On the fourth day of the evidentiary hearings, petitioner brought in a rebuttal witness and also recalled a witness to testify with respect to "bulk waste”. Respondent complained that the topic was outside the scope of the prearbitration order but the testimony was, nonetheless, admitted. Respondent now urges that one of the arbitrators stated that it would be an improvident use of time to introduce evidence concerning this issue since the amount involved was minor in comparison to the main claim, suggesting that the parties settle this matter without an additional hearing. Respondent then stipulated to certain deliveries of miscellaneous waste. After the fourth hearing had been completed, the Director telephoned petitioner’s attorney and requested that the latter’s client agree to a $700 per day increase for each arbitrator. Petitioner did so, and the understanding was set forth in a letter dated July 20, 1989, which writing also declared that the arbitrators would not be told about the source of the fees. Respondent only learned of this agreement as a result of its cross motion in the Supreme Court to vacate the arbitration award.

Submissions were thereafter presented. Petitioner asserted its current claim in a letter dated August 18, 1989. The ensuing unanimous award gave petitioner the amount asked for in the letter and directed the parties to pay fees, expenses and compensation, including the arbitrators’ increases, in equal shares. Petitioner subsequently moved to confirm the award. Respondent cross-moved to vacate pursuant CPLR 7511 (b) (1), contending that there had been misconduct in the procurement of the award, that the arbitrators had exceeded their authority and that the arbitrators had failed to follow proper procedures. The court denied the motion to confirm the award and granted the cross motion to vacate, ordering the parties to proceed to arbitration before a different panel of arbitrators. According to the court, the demands for increased fees and the undisputed ex parte communications violated AAA rules and, under these circumstances, there was an appearance of impropriety. The court, having reached its determination solely on the basis of the arbitrators’ misconduct, did not decide the other arguments raised by respondent.

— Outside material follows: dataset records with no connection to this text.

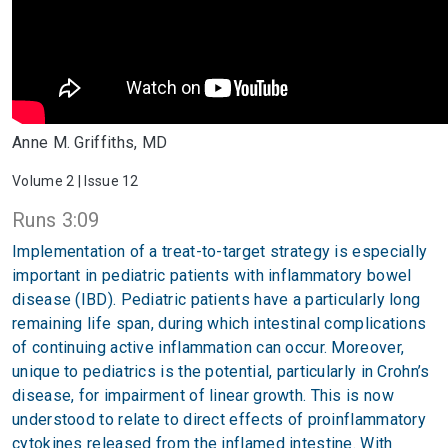
Anne M. Griffiths, MD
Volume 2 | Issue 12
Runs 3:09
Implementation of a treat-to-target strategy is especially
important in pediatric patients with inflammatory bowel
disease (IBD). Pediatric patients have a particularly long
remaining life span, during which intestinal complications
of continuing active inflammation can occur. Moreover,
unique to pediatrics is the potential, particularly in Crohn’s
disease, for impairment of linear growth. This is now
understood to relate to direct effects of proinflammatory
cytokines released from the inflamed intestine. With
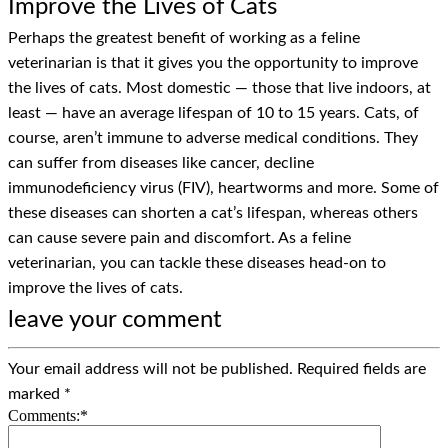
Improve the Lives of Cats
Perhaps the greatest benefit of working as a feline
veterinarian is that it gives you the opportunity to improve
the lives of cats. Most domestic — those that live indoors, at
least — have an average lifespan of 10 to 15 years. Cats, of
course, aren’t immune to adverse medical conditions. They
can suffer from diseases like cancer, decline
immunodeficiency virus (FIV), heartworms and more. Some of
these diseases can shorten a cat’s lifespan, whereas others
can cause severe pain and discomfort. As a feline
veterinarian, you can tackle these diseases head-on to
improve the lives of cats.
leave your comment
Your email address will not be published.
Required fields are
marked
*
Comments:
*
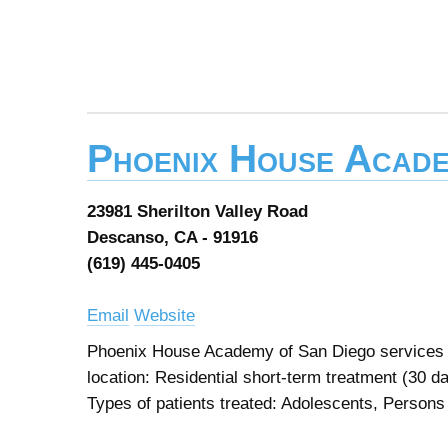
Phoenix House Acade
23981 Sherilton Valley Road
Descanso, CA - 91916
(619) 445-0405
Email
Website
Phoenix House Academy of San Diego services d
location: Residential short-term treatment (30 d
Types of patients treated: Adolescents, Person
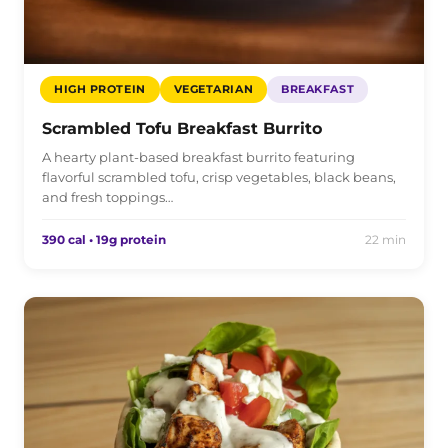
HIGH PROTEIN
VEGETARIAN
BREAKFAST
Scrambled Tofu Breakfast Burrito
A hearty plant-based breakfast burrito featuring
flavorful scrambled tofu, crisp vegetables, black beans,
and fresh toppings…
390 cal • 19g protein
22 min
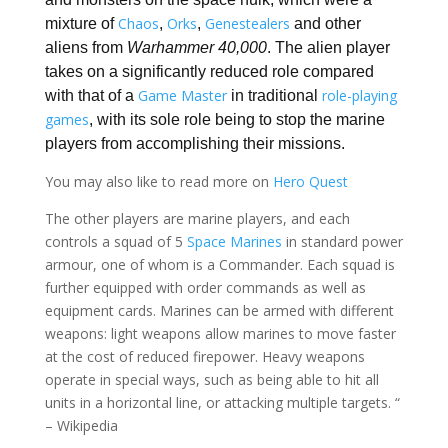
Chaos
Orks
Genestealers
mixture of
,
,
and other
aliens from
Warhammer 40,000
. The alien player
takes on a significantly reduced role compared
Game Master
role-playing
with that of a
in traditional
games
, with its sole role being to stop the marine
players from accomplishing their missions.
You may also like to read more on
Hero Quest
The other players are marine players, and each
controls a squad of 5
Space Marines
in standard power
armour, one of whom is a Commander. Each squad is
further equipped with order commands as well as
equipment cards. Marines can be armed with different
weapons: light weapons allow marines to move faster
at the cost of reduced firepower. Heavy weapons
operate in special ways, such as being able to hit all
units in a horizontal line, or attacking multiple targets. “
– Wikipedia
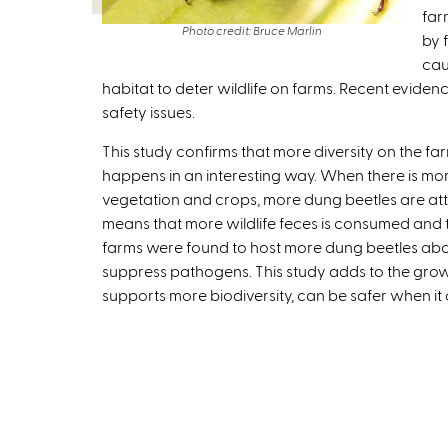
far
Photo credit: Bruce Marlin
by 
cau
habitat to deter wildlife on farms. Recent evidenc
safety issues.
This study confirms that more diversity on the f
happens in an interesting way. When there is mor
vegetation and crops, more dung beetles are att
means that more wildlife feces is consumed and
farms were found to host more dung beetles ab
suppress pathogens. This study adds to the grow
supports more biodiversity, can be safer when it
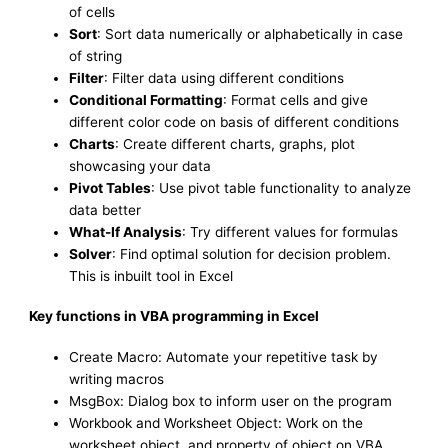
of cells
Sort
: Sort data numerically or alphabetically in case
of string
Filter
: Filter data using different conditions
Conditional Formatting
: Format cells and give
different color code on basis of different conditions
Charts
: Create different charts, graphs, plot
showcasing your data
Pivot Tables
: Use pivot table functionality to analyze
data better
What-If Analysis
: Try different values for formulas
Solver
: Find optimal solution for decision problem.
This is inbuilt tool in Excel
Key functions in VBA programming in Excel
Create Macro: Automate your repetitive task by
writing macros
MsgBox: Dialog box to inform user on the program
Workbook and Worksheet Object: Work on the
worksheet object, and property of object on VBA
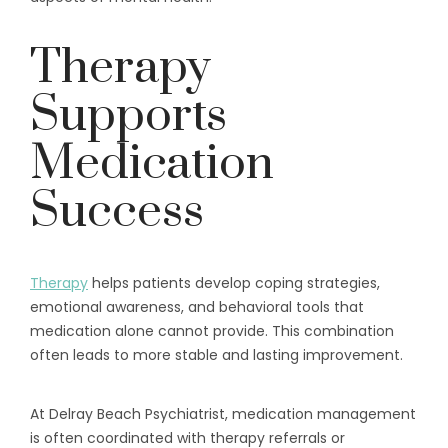
Therapy
Supports
Medication
Success
Therapy
helps patients develop coping strategies,
emotional awareness, and behavioral tools that
medication alone cannot provide. This combination
often leads to more stable and lasting improvement.
At Delray Beach Psychiatrist, medication management
is often coordinated with therapy referrals or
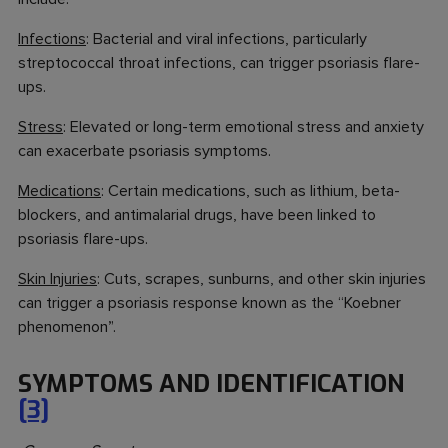
Infections
: Bacterial and viral infections, particularly
streptococcal throat infections, can trigger psoriasis flare-
ups.
Stress
: Elevated or long-term emotional stress and anxiety
can exacerbate psoriasis symptoms.
Medications
: Certain medications, such as lithium, beta-
blockers, and antimalarial drugs, have been linked to
psoriasis flare-ups.
Skin Injuries
: Cuts, scrapes, sunburns, and other skin injuries
can trigger a psoriasis response known as the “Koebner
phenomenon”.
SYMPTOMS AND IDENTIFICATION
[3]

On appeal, petitioner asserts, in part, that the demand for additional compensation and the ex parte communications did not constitute prejudicial misconduct. In that regard, while a request for additional compensation is not misconduct per se, "this practice is contrary to public policy and should not be sanctioned. Parties should not be placed in a position where they feel compelled to accede to the demands of the arbitrators for fear of adverse consequences” (Matter of Double-M Constr. Corp. v Central School Dist. No. 1, 61 AD2d 982, 983, lv denied 45 NY2d 709). This is especially the situation where, as herein, the request was conveyed prior to the completion of evidentiary hearings (see, Matter of Fischer [Queens Tel. Secretary], 106 AD2d 314). Further, the ex parte communications between the parties and the arbitrators violated AAA rules forbidding such direct contacts and warranted vacatur of the award (see, Matter of Goldfinger v Lisker, 68 NY2d 225). Notwithstanding petitioner’s assertion that there is no indication of prejudice, the actions of the arbitrators herein give the appearance of impropriety (see, Matter of Elia Bldg. Co. [County of Niagara], 8 AD2d 684). It is only necessary to demonstrate the potential for bias to find misconduct (see, Matter of Stevens & Co. [Rytex Corp.] 41 AD2d 15, 18, affd 34 NY2d 123). As was aptly observed by Justice Kassal, concurring in Matter of Fischer (supra, at 315-316), "basic, fundamental principles of justice require complete impartiality on the part of the arbitrator and mandate that the proceedings be conducted without any appearance of impropriety”. Concur— Murphy, P. J., Ross, Milonas, Kassal and Wallach, JJ.